The conclusion that non-CPEB1 CPE-binding proteins, which may or may not regulate cytoplasmic polyadenylation, are involved in RGC axon outgrowth leaves open the question of how cytoplasmic polyadenylation is regulated. It is not necessarily surprising that different mechanisms would regulate cytoplasmic polyadenylation in oocytes and embryos. For example, even though maternal mRNAs are silenced in immature oocytes from stage I to stage VI, PARN is not expressed until stage III [78, 79], suggesting that other mechanisms not involving PARN must deadenylate and silence maternal mRNAs in early immature oocytes. In addition, in early Drosophila embryos, regulated translation of germ plasm mRNAs is correlated with their poly(A) tail length, but seems to be independent of the Drosophila CPEB homolog ORB . Similarly, in Xenopus early embryogenesis, cytoplasmic polyadenylation of mRNAs such as activin receptor is mediated by U-rich sequences (U12–27) similar to, but distinct from, the CPE bound by CPEB1 (U4-6A1-2U) during oocyte maturation [81–83]. These U-rich sequences are bound by ElrA (elav-like ribonucleoprotein A) [84, 85], suggesting that ElrA mediates cytoplasmic polyadenylation, although this has not been directly demonstrated. In addition, although ElrA is unlikely to be one of the CPE-binding proteins in Figure 4, as its molecular weight is 36 kDa and it does not bind the cyclin B1 3'UTR, it can bind to the CPE bound by CPEB1 (U4-6A1-2U) in some mRNAs such as cyclin E1 . ElrA is expressed in Xenopus throughout development , making it a potential regulator of some CPE-containing mRNAs and cytoplasmic polyadenylation in the retina.
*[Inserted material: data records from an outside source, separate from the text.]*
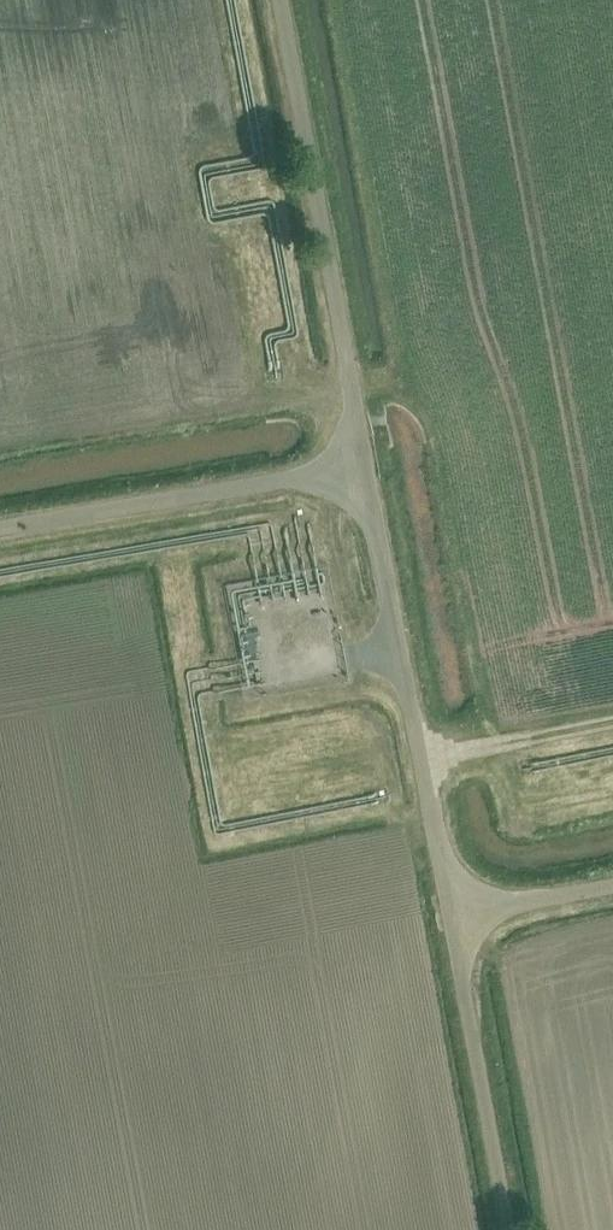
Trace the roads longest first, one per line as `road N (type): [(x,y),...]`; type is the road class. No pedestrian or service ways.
road 1 (unclassified): [(364,466),(278,0)]
road 2 (unclassified): [(453,917),(364,466)]
road 3 (unclassified): [(0,528),(364,466)]
road 4 (unclassified): [(509,1229),(453,917)]
road 5 (track): [(612,723),(421,761)]
road 6 (unclassified): [(453,917),(612,887)]

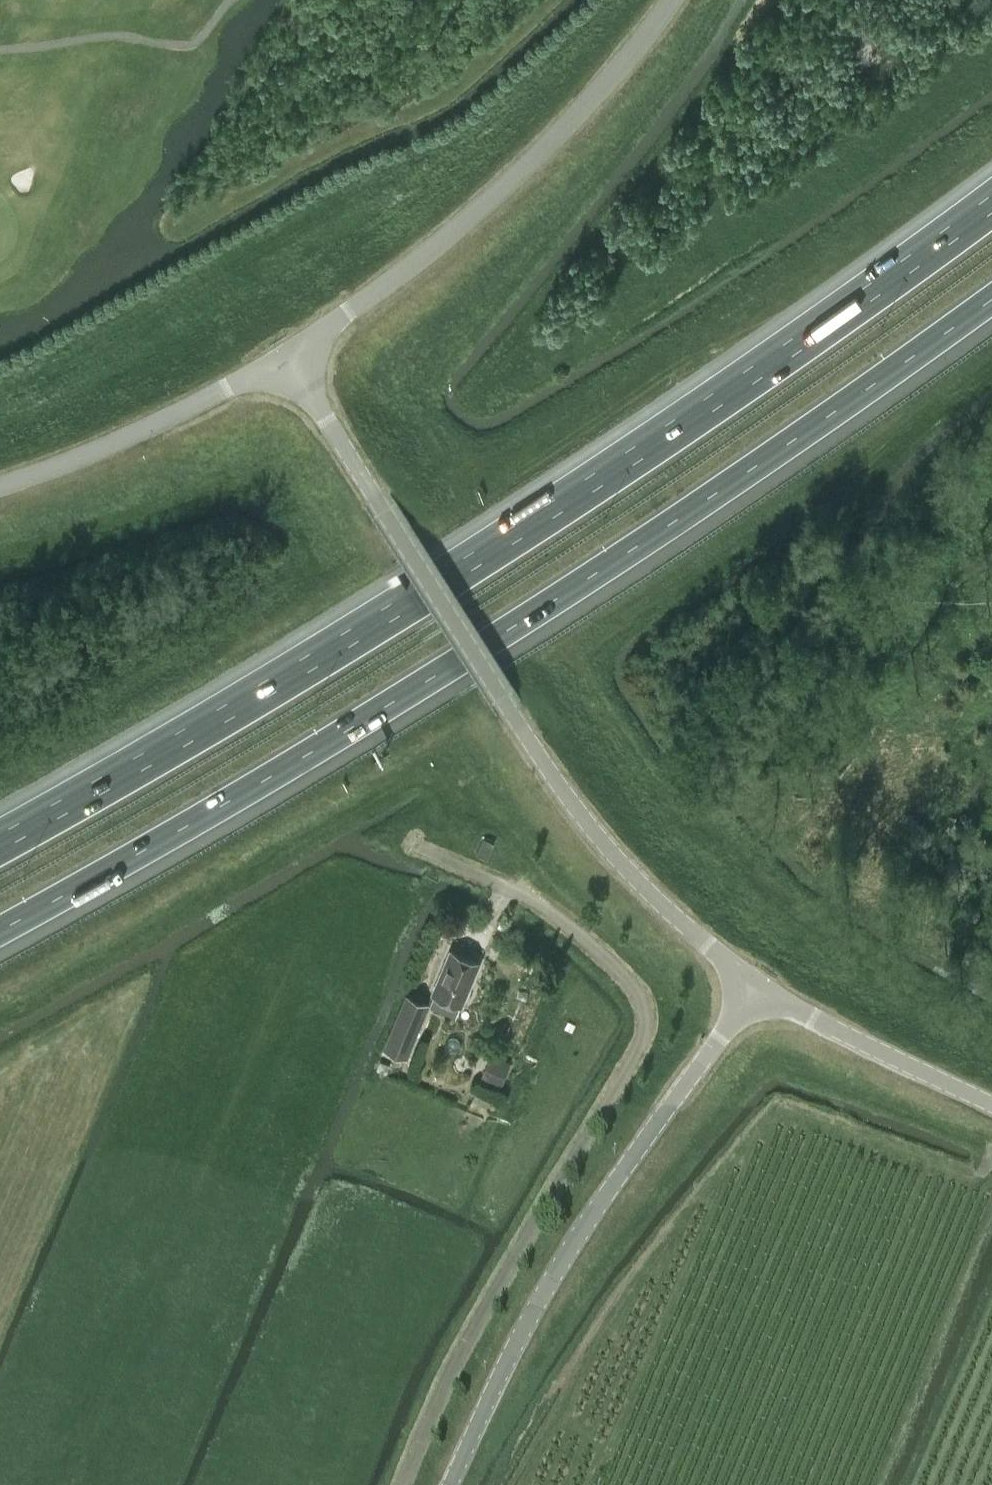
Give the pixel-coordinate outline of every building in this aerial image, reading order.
[(487,857),(494,842),(483,837),(476,852),(487,857)] [(461,1004),(479,961),(451,949),(433,992),(461,1004)] [(412,1043),(429,1003),(406,994),(389,1033),(412,1043)] [(385,1070),(387,1062),(380,1060),(377,1067),(385,1070)] [(485,1080),(500,1086),(508,1067),(494,1061),(485,1080)] [(477,1090),(472,1099),(487,1107),(492,1097),(477,1090)]
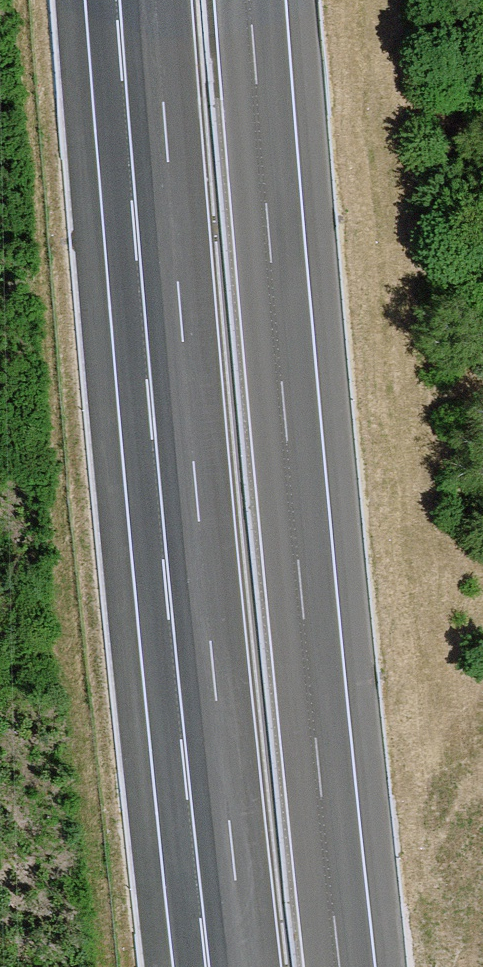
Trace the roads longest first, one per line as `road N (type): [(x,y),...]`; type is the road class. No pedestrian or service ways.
road 1 (motorway): [(343,966),(252,0)]
road 2 (motorway): [(155,0),(178,336),(242,966)]

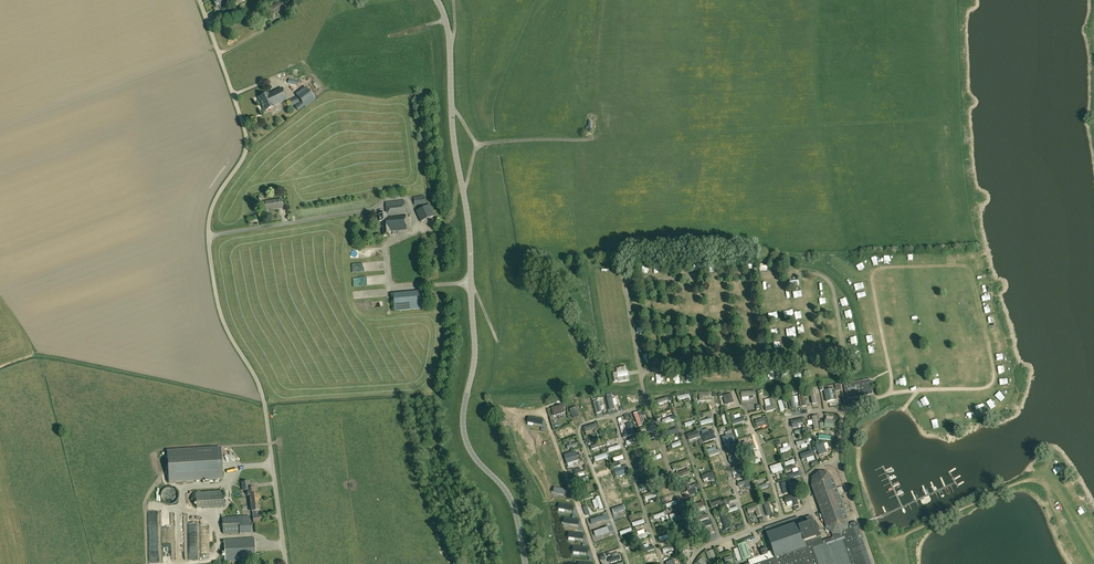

In addition to ElrA, a role in regulation of the poly(A) tail length of target mRNAs has been described for other proteins, Musashi  and Pumilio , as well as the micro-RNA let-7 . Although Musashi (also known as nervous system-specific RNP protein, or Nrp-1) is not expressed in Xenopus differentiated RGCs , we have detected Pumilio and miRNAs in RGCs (F van Horck and M-L Baudet, unpublished observations). Pumilio and let-7 repress target mRNAs by stimulating deadenylation, as CPEB1 does in immature oocytes. If these or other factors repress and deadenylate mRNAs in unstimulated growth cones, Sema3A stimulation might cause them to release their target mRNAs, allowing them to be polyadenylated by default, which would explain why cordycepin prevents Sema3A-induced collapse. Future studies may determine whether these RNA-binding proteins, micro-RNAs, CPE-binding proteins, or other mechanisms regulate cytoplasmic polyadenylation in RGC axons, aided by the identification and 3'UTR sequence analysis of mRNAs that are polyadenylated upon guidance cue stimulation.